April, I note at its near end, was/is National Poetry Month. I've been getting a poem a day in my e-mail, and so far, this has been the best one:
How to Read a Poem: Beginner's Manual
by Pamela Spiro Wagner
First, forget everything you have learned,
that poetry is difficult,
that it cannot be appreciated by the likes of you,
with your high school equivalency diploma,
your steel-tipped boots,
or your white-collar misunderstandings.
Do not assume meanings hidden from you:
the best poems mean what they say and say it.

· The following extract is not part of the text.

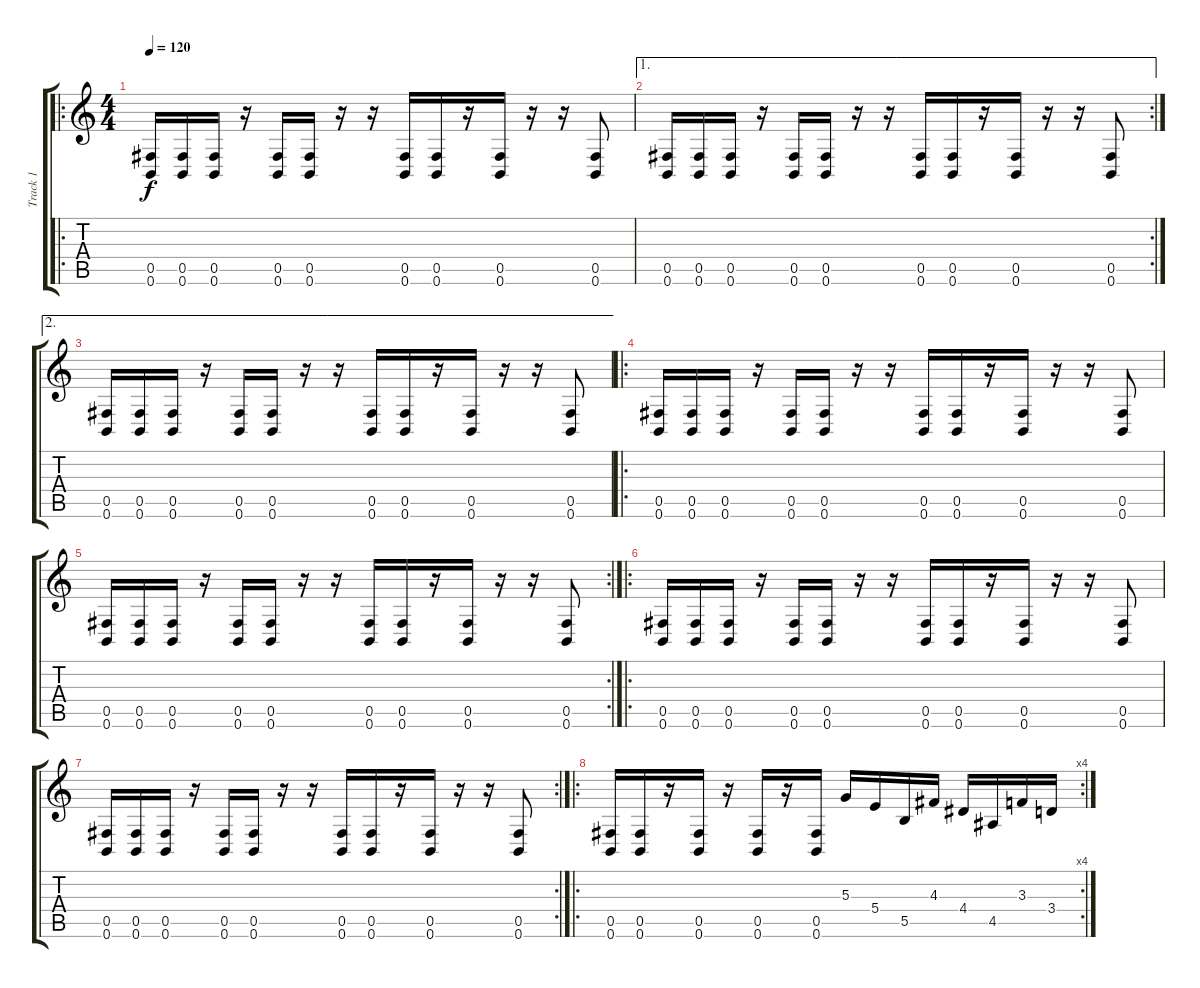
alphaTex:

To read poetry requires only courage
enough to leap from the edge
Treat a poem like dirt,
humus rich and heavy from the garden.
Later it will become the fat tomatoes
and golden squash piled high upon your kitchen table.
Poetry demands surrender,
language saying what is true,
doing holy things to the ordinary.
Read just one poem a day.
Someday a book of poems may open in your hands
like a daffodil offering its cup
to the sun.
When you can name five poets
without including Bob Dylan,
when you exceed your quota
and don't even notice,
close this manual.
If more poems were like that, we'd likely have fewer people having allergic reactions at the prospect of poetry. My stance toward poetry is a lot like my perspective on any genre literature, like sci fi or fantasy--there's a lot of crap out there, but the good stuff is very fulfilling and makes up for the lesser quality dreck. It also, ideally, shows a slightly different way of thinking of the world and at its best, illustrates the many-faceted thing that is human nature.